## EXERCISE
Copy the data exactly from the line that contains "earlier this summer...." through the line that contains "with a look back at TDF’s Spanish Open", keeping both end lines and leaving out everything else.

## DATA RECORDS
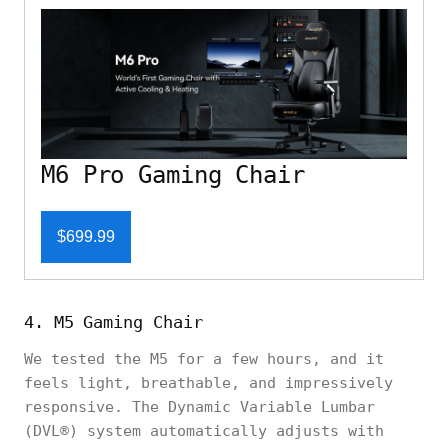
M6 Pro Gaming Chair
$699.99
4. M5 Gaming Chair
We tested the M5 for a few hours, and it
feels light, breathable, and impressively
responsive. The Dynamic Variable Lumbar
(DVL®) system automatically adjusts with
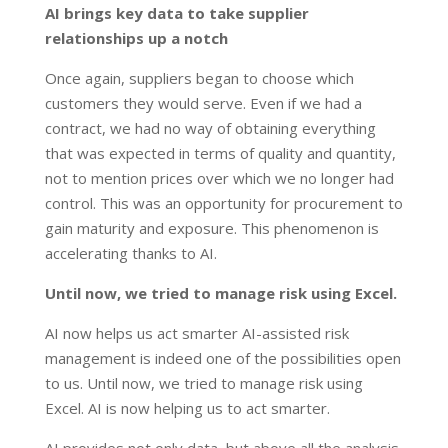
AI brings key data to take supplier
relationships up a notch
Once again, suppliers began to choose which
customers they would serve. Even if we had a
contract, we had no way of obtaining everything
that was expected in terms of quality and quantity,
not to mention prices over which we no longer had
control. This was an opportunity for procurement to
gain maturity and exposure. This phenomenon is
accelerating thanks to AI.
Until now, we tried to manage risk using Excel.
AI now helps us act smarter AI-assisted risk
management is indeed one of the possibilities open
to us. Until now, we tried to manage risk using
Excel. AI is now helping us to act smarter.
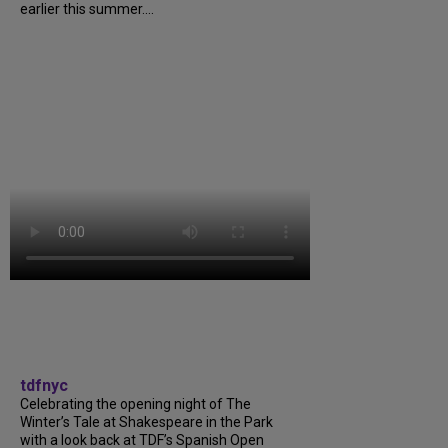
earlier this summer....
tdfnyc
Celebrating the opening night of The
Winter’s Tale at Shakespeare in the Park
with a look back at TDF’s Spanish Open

--

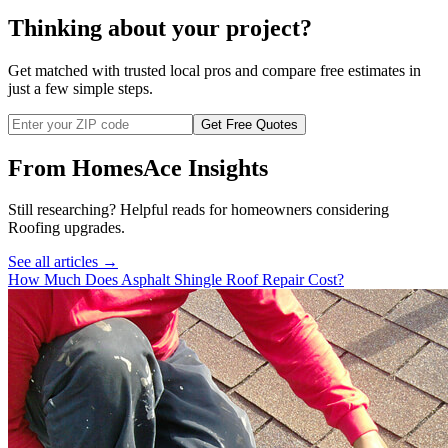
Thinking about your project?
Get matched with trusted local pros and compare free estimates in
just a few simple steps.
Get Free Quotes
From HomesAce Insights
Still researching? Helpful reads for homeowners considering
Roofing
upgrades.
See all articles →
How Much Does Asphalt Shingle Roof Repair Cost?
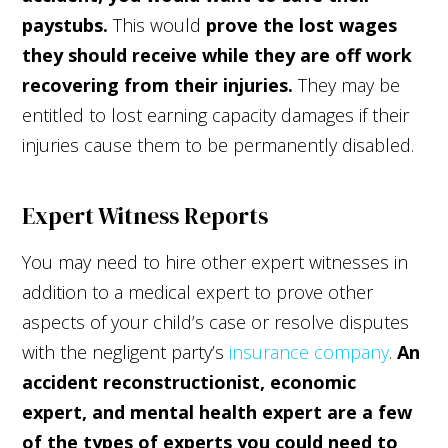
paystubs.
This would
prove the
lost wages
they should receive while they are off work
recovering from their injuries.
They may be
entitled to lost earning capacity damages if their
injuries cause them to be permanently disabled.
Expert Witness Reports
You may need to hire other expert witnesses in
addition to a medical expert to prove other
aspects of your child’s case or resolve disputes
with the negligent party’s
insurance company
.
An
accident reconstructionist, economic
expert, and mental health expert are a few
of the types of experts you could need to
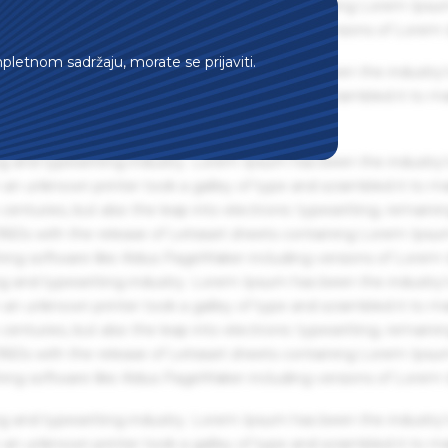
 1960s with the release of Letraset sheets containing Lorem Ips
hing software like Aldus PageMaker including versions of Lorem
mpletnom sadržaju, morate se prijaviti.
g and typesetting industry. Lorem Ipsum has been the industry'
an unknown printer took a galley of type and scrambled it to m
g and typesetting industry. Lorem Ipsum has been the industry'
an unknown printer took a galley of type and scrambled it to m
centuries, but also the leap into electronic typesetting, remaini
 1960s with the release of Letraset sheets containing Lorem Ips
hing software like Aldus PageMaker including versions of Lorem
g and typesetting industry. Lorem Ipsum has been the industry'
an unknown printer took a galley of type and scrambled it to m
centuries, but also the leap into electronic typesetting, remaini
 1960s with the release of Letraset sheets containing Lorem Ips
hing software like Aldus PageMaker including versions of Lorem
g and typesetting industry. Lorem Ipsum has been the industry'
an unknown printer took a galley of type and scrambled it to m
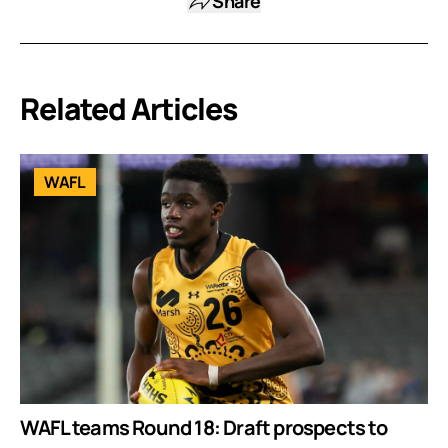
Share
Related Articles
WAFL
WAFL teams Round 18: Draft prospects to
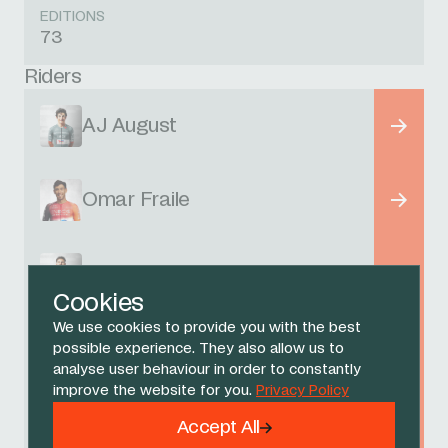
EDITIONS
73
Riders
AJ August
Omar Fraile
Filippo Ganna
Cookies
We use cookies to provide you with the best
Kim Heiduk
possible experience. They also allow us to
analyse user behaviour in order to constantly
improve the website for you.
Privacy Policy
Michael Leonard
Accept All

## WRITTEN ANSWER
earlier this summer....
tdfnyc
Celebrating the opening night of The
Winter’s Tale at Shakespeare in the Park
with a look back at TDF’s Spanish Open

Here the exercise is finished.